A fraud sizable enough to overcome a several-hundred-thousand-vote lead could be expected to contain enough identifiably fraudulent votes to allow sincere investigators “to find” a mere 11,780 necessary to prevent that fraud from succeeding. The urging was not to change or overturn the outcome of the election but to restore it.
Moreover, as the transcript of the full call and the details of the lawsuit reveal, the legal standards were already believed to have been exceeded by several orders of magnitude. The Secretary of State’s office merely needed independently to find a small portion of what already had been found. As many as:
• 66,247 underage registrants
• 8,718 voters registered as deceased before their votes were received
• 1,597 registered as deceased by election day
• 2,560 felons
• 1,043 who claimed the P.O. boxes as physical address, thereby invalidating their votes
• 4,926 who registered in another state after registering in Georgia
• 2,423 people who were not found on the states voter rolls
• 395 who cast votes in another state in addition to Georgia
• 56,077 invalid for technical, but not necessarily fraudulent, reasons such as moving counties without re-registering
In other words, 85,349 undeniably ineligible votes in an election decided by less that 12,000. Votes by the dead and felons could surpass the threshold. Never mind the 66,000 underage voters.
Rather than “berate” Raffensperger “to overturn,” the president cautions him about the illegality of reporting false election results, a risk he believes will become a reality if allegations of voter fraud are not adequately investigated.
Molly Hemingway comments: "Anyone familiar with the lawsuit knew Trump was saying his team had already “found” nearly 150,000 irregular or fraudulent votes and simply needed the secretary of state’s office to agree. He was saying they didn’t need to agree that all 150,000 were bad, just that fewer than 10 percent of them were problematic."

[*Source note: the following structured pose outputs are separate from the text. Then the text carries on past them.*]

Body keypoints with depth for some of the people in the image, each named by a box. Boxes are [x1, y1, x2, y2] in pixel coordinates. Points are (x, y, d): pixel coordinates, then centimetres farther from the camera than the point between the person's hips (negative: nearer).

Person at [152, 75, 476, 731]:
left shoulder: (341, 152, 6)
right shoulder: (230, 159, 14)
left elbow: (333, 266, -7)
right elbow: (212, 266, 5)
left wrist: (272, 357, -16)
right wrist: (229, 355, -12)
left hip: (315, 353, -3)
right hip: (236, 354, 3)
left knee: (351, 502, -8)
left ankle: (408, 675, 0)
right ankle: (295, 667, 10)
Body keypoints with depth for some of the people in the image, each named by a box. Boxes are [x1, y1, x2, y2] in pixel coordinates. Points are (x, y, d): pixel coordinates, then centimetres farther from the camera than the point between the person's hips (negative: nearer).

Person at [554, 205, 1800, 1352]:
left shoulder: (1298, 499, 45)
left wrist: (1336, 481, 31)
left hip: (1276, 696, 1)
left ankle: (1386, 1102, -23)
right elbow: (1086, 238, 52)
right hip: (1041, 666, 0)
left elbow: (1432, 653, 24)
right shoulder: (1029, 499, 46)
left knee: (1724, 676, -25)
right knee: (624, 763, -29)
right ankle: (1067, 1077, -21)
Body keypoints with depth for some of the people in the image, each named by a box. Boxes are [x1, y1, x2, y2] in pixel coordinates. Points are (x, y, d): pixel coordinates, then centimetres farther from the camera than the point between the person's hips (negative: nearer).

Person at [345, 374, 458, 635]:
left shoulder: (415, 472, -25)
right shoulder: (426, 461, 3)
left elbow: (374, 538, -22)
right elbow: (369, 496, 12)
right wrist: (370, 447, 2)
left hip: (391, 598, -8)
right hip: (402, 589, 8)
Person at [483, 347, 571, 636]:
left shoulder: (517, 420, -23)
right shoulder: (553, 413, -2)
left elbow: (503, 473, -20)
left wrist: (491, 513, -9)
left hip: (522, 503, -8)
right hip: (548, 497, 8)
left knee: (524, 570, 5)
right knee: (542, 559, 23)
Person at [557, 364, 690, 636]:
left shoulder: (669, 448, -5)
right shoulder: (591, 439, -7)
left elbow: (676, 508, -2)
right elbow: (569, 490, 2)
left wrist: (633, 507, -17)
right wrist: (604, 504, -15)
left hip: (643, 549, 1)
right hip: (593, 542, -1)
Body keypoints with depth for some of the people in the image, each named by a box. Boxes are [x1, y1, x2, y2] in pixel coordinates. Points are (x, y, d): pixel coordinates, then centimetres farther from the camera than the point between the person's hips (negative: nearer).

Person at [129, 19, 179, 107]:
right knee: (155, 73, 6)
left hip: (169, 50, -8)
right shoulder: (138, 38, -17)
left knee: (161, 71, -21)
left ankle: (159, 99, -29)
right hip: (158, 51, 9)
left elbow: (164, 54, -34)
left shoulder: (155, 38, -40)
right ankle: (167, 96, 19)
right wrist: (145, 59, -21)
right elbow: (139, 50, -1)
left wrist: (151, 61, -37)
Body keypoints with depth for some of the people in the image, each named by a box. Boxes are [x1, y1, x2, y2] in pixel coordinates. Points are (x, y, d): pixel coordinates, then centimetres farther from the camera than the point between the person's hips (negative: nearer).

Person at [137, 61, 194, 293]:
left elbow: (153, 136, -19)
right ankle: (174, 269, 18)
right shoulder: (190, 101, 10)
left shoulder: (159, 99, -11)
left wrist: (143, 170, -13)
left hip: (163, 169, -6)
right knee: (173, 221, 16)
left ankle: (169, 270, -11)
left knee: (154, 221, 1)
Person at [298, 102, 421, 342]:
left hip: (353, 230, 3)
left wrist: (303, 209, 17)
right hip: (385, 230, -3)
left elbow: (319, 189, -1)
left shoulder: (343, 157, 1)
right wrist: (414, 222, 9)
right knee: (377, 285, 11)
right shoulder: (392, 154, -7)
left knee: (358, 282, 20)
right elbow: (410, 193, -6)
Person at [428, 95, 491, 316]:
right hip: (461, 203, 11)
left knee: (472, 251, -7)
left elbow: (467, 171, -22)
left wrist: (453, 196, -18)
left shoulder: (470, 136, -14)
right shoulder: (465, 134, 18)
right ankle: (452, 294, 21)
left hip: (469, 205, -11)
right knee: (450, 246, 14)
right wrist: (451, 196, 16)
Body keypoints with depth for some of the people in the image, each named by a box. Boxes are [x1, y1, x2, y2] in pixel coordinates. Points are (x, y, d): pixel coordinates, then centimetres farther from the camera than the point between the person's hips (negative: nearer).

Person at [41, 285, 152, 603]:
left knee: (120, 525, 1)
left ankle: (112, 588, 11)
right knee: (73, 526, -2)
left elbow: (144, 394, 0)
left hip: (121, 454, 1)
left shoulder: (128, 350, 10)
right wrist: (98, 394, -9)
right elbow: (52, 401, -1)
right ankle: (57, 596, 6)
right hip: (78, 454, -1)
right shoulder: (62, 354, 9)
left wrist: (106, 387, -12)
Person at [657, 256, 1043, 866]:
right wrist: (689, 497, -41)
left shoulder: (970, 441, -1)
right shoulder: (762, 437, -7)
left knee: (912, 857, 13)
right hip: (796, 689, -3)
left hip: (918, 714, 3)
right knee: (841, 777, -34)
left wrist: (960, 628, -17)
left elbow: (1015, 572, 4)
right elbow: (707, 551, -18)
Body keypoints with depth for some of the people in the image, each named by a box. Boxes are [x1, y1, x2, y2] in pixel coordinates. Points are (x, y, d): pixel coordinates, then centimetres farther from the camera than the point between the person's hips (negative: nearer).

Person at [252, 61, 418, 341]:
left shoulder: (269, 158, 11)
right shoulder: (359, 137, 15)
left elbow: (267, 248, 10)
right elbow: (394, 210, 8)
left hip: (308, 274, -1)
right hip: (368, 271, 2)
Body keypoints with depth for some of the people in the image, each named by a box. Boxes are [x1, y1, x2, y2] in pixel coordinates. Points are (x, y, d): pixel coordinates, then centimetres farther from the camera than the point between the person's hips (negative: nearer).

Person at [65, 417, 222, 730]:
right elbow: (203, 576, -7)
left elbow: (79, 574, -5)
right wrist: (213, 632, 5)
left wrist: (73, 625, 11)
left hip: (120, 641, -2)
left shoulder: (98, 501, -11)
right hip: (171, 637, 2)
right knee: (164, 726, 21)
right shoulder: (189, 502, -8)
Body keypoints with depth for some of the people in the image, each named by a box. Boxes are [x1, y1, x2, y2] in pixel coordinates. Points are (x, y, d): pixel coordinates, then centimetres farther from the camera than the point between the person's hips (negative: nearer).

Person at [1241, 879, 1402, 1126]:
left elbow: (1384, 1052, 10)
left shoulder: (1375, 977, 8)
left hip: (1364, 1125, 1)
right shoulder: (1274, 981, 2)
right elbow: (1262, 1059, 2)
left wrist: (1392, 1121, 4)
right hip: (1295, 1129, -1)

The secretary of state and his team kept asserting that Trump’s figures were wrong. Trump’s legal team kept asking Raffensperger to provide the state data and information that would enable them to see for themselves. For some reason, Raffensperger and his team have never been willing to share their data or reports.
The willingness by so many parties to give rise to and publicly justify a politically-motivated criminal investigation in spite of the knowledge of such exonerating evidence is chilling.
It is also a practice the major media show no signs of abandoning.
R. Clinton Ohlers, PhD is a historian of science and religion and a contributing editor for the FreePressMediaGroup. Previously, he held the position of Research Assistant Professor in the Humanities at the University of Hong Kong. His book, The Birth of the Conflict Between Science and Religion, is scheduled to appear in 2022. His PhD in history is from the University of Pennsylvania.